5 Common GNSS Receiver Errors and How to Minimize Them
Global Navigation Satellite Systems (GNSS) receivers are essential for determining an object’s location, velocity, and time. However, GNSS receivers can have errors that affect the accuracy of their location data. Here are five common GNSS receiver errors and how to minimize them.
Atmospheric Errors
Atmospheric errors happen when radio signals from GNSS satellites pass through the earth’s atmosphere. This can cause signals to delay or refract, leading to errors in the receiver’s position. To minimize this error, use a receiver that corrects atmospheric effects or use multiple GNSS systems to cancel out the atmospheric error.
Multipath Errors
Multipath errors occur when signals from satellites bounce off reflective surfaces, such as buildings or trees, before reaching the receiver. This can cause the receiver to receive multiple signals, resulting in errors in location data. To minimize this error, use an antenna designed to reduce the effects of multipath or ensure that the receiver is in an area with minimal obstructions.
Receiver Clock Errors
Receiver clock errors occur because GNSS satellites and the receiver have slightly different clocks. This can cause errors in the time measurements used to determine the receiver’s position. To minimize this error, use a receiver with a high-quality clock that synchronizes with the satellite clocks.
Satellite Ephemeris Errors
Satellite ephemeris errors happen when data that describes the satellite orbit is not accurately known or transmitted to the receiver.
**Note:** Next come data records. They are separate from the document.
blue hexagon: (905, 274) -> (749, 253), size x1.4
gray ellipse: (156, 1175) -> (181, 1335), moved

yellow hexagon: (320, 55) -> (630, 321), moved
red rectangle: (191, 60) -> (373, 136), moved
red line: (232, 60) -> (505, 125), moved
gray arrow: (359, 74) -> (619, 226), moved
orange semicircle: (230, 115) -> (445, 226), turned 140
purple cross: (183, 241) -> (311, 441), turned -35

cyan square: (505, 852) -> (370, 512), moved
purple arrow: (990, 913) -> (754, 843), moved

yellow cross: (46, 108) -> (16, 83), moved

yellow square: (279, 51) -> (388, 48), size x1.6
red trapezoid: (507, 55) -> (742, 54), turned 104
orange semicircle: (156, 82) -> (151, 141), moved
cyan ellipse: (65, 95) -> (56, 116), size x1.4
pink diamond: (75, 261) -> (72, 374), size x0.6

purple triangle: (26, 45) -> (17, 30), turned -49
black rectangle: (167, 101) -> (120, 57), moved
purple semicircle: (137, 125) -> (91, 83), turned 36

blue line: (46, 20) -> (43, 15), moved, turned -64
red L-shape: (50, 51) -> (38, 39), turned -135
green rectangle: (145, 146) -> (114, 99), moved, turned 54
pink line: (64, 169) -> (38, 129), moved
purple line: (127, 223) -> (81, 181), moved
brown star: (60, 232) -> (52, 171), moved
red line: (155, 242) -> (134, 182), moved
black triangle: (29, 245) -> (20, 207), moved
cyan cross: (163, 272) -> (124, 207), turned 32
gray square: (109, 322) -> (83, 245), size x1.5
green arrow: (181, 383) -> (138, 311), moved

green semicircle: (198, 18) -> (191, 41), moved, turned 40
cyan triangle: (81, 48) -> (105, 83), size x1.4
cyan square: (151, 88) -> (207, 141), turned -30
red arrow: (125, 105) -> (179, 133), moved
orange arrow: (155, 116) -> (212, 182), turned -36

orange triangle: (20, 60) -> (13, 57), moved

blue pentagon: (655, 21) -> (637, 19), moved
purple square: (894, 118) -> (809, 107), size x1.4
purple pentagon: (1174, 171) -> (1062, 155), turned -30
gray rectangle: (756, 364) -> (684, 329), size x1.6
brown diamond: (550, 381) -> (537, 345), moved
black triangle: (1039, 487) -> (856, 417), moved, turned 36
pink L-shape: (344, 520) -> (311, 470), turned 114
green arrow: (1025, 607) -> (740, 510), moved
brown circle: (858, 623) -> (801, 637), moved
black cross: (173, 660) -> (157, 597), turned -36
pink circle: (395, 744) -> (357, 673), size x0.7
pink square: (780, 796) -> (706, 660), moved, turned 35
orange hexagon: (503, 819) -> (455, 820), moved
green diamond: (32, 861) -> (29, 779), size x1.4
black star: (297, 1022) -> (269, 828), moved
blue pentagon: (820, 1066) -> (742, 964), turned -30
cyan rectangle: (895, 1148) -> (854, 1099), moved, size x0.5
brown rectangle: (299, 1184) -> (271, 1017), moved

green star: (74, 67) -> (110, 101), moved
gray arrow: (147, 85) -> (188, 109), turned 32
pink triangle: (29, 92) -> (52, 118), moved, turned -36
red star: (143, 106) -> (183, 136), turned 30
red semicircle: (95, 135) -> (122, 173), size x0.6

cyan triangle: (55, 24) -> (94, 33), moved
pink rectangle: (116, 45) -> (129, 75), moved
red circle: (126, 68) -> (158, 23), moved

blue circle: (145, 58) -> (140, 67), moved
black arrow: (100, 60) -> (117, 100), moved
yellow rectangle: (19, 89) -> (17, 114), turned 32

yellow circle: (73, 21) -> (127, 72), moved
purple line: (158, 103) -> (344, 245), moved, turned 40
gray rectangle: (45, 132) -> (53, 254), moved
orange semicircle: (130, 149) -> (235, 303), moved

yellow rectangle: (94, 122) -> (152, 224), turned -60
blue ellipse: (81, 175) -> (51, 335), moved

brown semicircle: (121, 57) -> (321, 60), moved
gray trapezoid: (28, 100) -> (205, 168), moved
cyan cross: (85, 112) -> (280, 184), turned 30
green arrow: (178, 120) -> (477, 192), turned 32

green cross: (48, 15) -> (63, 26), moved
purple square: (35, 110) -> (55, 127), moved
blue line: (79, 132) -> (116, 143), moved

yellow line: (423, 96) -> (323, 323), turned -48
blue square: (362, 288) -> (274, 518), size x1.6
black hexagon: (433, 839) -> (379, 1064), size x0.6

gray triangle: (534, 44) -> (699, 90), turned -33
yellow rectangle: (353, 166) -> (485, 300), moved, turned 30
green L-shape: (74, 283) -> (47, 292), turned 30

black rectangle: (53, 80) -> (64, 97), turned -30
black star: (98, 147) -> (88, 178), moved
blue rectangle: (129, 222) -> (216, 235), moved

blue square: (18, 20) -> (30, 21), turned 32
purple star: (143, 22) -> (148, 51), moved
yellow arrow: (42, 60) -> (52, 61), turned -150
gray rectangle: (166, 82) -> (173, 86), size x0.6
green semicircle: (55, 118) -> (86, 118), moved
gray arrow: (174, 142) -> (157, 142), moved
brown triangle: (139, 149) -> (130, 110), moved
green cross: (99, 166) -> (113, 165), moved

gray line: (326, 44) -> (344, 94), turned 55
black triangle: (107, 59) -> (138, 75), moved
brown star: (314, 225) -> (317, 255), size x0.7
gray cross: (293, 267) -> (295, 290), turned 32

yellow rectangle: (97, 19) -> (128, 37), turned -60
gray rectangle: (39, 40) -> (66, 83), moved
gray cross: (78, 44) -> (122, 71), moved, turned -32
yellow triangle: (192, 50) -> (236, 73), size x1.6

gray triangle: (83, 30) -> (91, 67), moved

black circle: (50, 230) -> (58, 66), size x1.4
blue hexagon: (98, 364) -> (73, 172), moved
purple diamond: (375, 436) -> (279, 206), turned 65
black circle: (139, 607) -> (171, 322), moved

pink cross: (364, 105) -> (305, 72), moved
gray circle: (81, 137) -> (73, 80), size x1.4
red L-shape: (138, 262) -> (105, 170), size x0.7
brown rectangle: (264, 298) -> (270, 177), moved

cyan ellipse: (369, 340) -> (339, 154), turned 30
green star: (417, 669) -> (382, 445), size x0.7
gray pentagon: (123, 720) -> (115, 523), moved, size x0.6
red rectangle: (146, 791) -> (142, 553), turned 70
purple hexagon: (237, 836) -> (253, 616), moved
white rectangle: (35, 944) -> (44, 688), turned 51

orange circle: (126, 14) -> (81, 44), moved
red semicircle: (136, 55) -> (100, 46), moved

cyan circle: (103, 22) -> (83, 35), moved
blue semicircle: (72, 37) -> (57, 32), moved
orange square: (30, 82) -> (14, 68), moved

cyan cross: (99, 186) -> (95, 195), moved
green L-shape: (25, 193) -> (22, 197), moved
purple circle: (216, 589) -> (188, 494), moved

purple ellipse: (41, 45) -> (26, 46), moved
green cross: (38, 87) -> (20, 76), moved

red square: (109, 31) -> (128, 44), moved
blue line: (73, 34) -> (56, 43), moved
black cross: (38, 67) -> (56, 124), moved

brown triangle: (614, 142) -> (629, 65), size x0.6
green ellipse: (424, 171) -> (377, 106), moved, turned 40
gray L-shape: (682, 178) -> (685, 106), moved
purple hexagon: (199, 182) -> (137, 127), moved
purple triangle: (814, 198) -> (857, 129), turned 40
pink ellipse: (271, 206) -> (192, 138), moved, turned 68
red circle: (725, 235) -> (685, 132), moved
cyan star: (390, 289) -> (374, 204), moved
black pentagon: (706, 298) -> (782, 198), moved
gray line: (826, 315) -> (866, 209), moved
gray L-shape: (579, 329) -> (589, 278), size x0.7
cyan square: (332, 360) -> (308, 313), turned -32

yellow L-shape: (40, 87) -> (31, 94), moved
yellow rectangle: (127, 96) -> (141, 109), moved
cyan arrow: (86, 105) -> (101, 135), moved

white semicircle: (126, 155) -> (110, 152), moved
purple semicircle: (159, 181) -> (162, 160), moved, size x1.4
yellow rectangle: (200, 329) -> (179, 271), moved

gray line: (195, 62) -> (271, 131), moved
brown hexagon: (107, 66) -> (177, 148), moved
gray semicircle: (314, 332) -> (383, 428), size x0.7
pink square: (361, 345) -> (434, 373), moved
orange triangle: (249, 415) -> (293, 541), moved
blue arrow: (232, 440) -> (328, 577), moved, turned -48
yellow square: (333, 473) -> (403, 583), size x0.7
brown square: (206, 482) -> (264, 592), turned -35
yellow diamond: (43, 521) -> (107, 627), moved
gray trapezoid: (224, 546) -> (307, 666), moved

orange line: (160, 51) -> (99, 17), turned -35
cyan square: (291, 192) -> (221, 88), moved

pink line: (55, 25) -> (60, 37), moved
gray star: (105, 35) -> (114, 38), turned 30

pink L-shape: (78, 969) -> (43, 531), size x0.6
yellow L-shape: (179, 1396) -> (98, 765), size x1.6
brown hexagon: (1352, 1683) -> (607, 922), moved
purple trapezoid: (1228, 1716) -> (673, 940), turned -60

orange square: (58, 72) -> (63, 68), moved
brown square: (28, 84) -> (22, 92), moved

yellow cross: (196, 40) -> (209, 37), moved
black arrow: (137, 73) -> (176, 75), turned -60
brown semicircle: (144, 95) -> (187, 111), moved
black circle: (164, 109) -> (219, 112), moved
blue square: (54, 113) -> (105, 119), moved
This can result in errors in location data. To minimize this error, use a receiver that can use multiple satellite systems or a receiver that can receive up-to-date ephemeris data.
Signal Obstruction
Signal obstruction occurs when the receiver is in an area where radio signals from the satellites are blocked or weakened, such as in a tunnel or underground. This can result in errors in location data. To minimize this error, ensure that the receiver has an unobstructed view of the sky and use multiple GNSS systems that provide signals from different angles.
In conclusion, GNSS receiver errors can affect location data accuracy. However, you can minimize these errors by using a receiver that corrects atmospheric effects, an antenna designed to reduce the effects of multipath, a receiver with a high-quality clock, a receiver that uses multiple satellite systems, ensuring an unobstructed view of the sky, and using up-to-date ephemeris data. By following these steps, you can minimize GNSS receiver errors and obtain accurate location data.